An enterprising company in Phoenix Arizona, Objecs, is offering a new gizmo that could up the entertainment value of the graveside experience, and give future generations more to remember about the deceased than the tombstone particulars. The company’s RosettaStones are stone tablets that can be affixed to headstones (or passed out on keychains at funerals) and contain radio frequency identification (RFID) tags, which direct users of mobile phones carrying compatible technology to an online memorial archive. The archive could contain remembrances, photos, biographical info, IMDB highlights, favorite recipes, and voice messages that you don’t need a member of the psychic alliance to access.
We welcome this multimedia dimension being added to the otherwise – let’s face it, dull and depressing – experience of visiting a cemetery, and would like to offer our own suggestions for ways to perk up that trip to the boneyard:
A/V tours of entire cemetery: Now commonplace at museums and places of great historical import, such as Graceland, user-controlled guided tours delivered via headsets could boost cemetery attendance and raise the profiles of those interred for whom attendance is down.

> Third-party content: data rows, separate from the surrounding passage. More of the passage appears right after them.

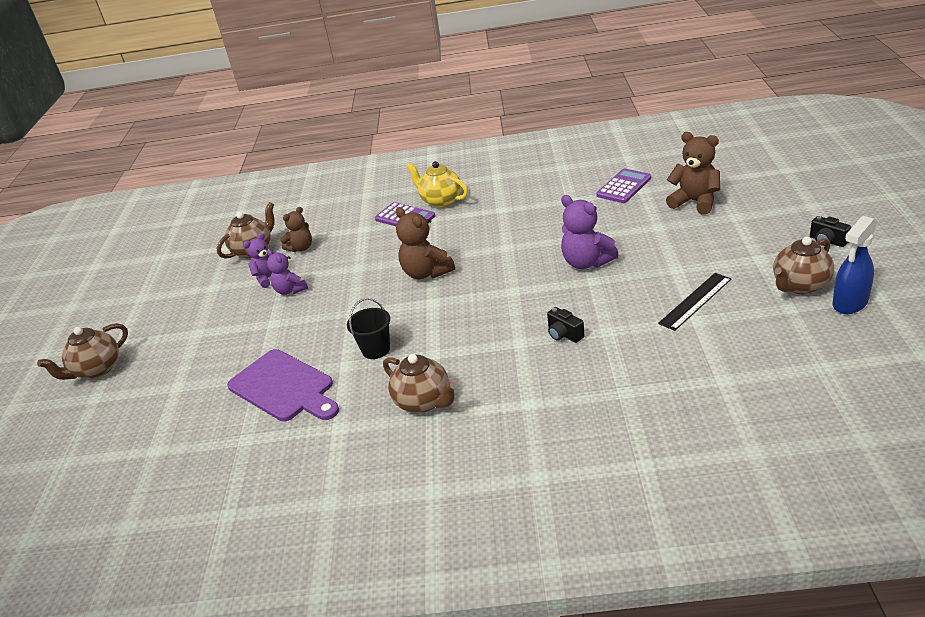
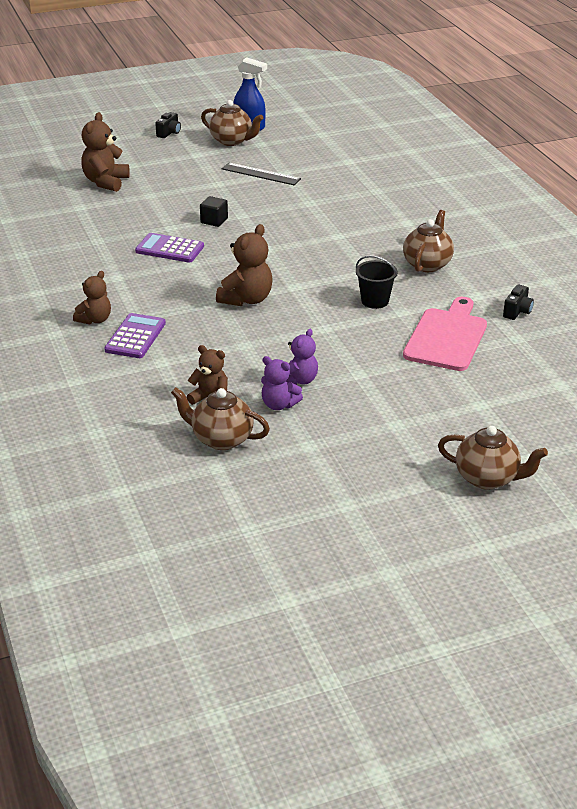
camera: 115 degrees left, 0 degrees up
(284, 387) = (447, 337): purple cutting board -> pink cutting board
(441, 201) = (95, 320): yellow teapot -> brown teddy bear
(564, 334) = (320, 219): black camera -> black camera (517, 311)
(586, 262) = (214, 221): purple teddy bear -> black cube
(624, 187) = (72, 216): purple calculator -> purple calculator (169, 249)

Theme songs: While picking out a tombstone, a perspective dead person could also choose a themesong to be played at a respectful volume when a large red button on top of the tombstone is struck. “Grandpa Joe did enjoy his Battle Hymn of the Republic”.
Artistic rendering of life’s dreams realized: Here, the person buying the tombstone would meet an artist and discuss the dreams of youth that were crushed long ago and replaced by disenchantment and dread. The resulting painting could be included as a multimedia item as part of the RosettaStones archive, or maybe slapped on the back of the tombstone itself, depending on cemetery rules.

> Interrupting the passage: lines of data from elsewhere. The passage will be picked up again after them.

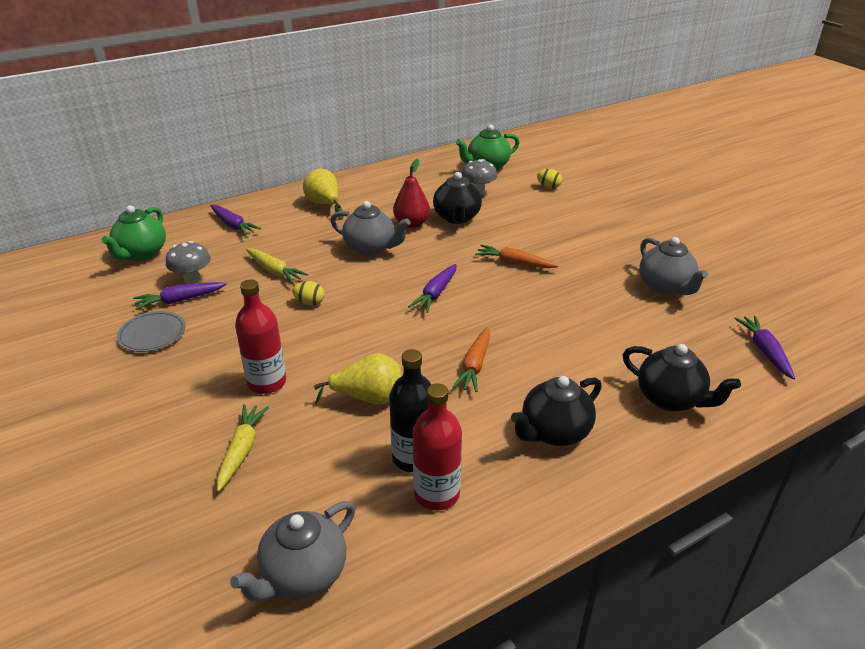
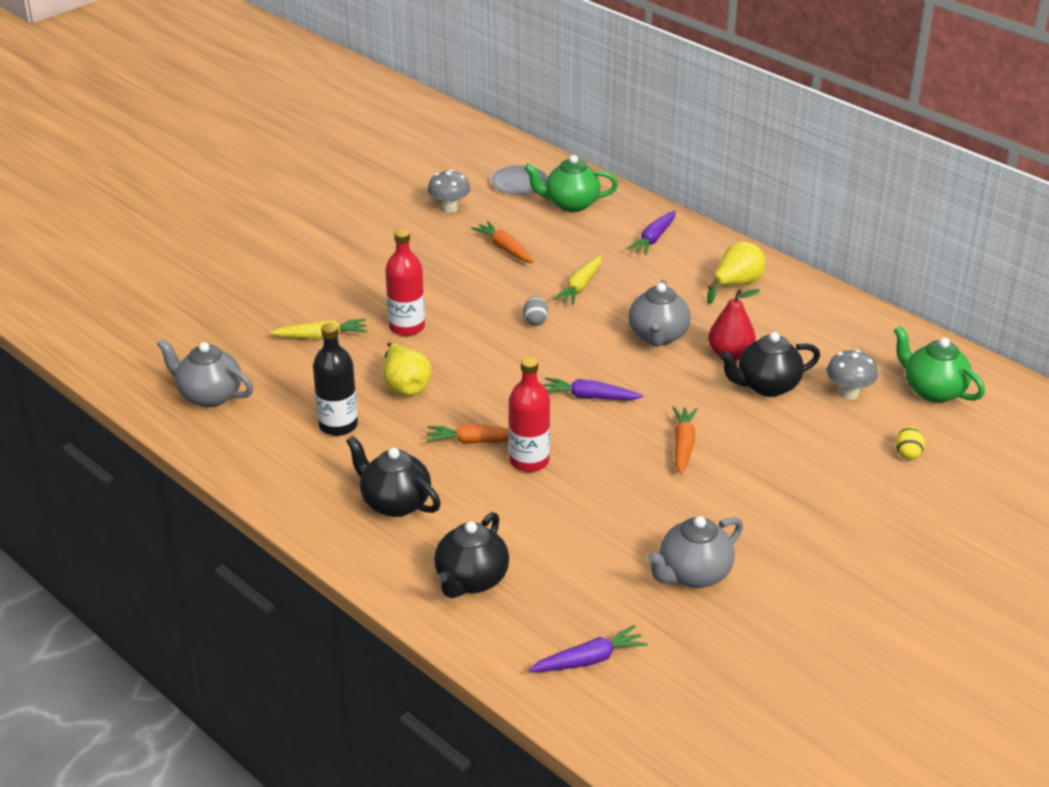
camera: 75 degrees right, 0 degrees up
(152, 334) = (449, 250): grey plate -> grey plate (519, 183)
(180, 300) = (505, 249): purple carrot -> orange carrot
(192, 279) = (541, 245): grey mushroom -> grey mushroom (449, 208)
(310, 303) = (535, 321): yellow egg -> grey egg
(436, 494) = (300, 444): red bottle -> red bottle (529, 461)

Enemies list: The RosettaStones archive could include a list of all the people truly despised by the deceased, from those who never paid back loans, to the type of grudges so intense they outlast even death.
Electrified tombstones to ward off pee vandalism: The jury is out on whether peeing on the electric third rail of a train track can result in an unpleasant zap to the genitals and death. Mythbusters found that this could only happen when someone was ridiculously close to the track. Here we suggest electrified tombstones with enough of a current running through them to kill enemies looking to urinate on the grave of a vanquished foe. The cost would be prohibitive and environmentalists, as well as health and safety officials, might raise cause for concern, so only really an option for privately run cemeteries.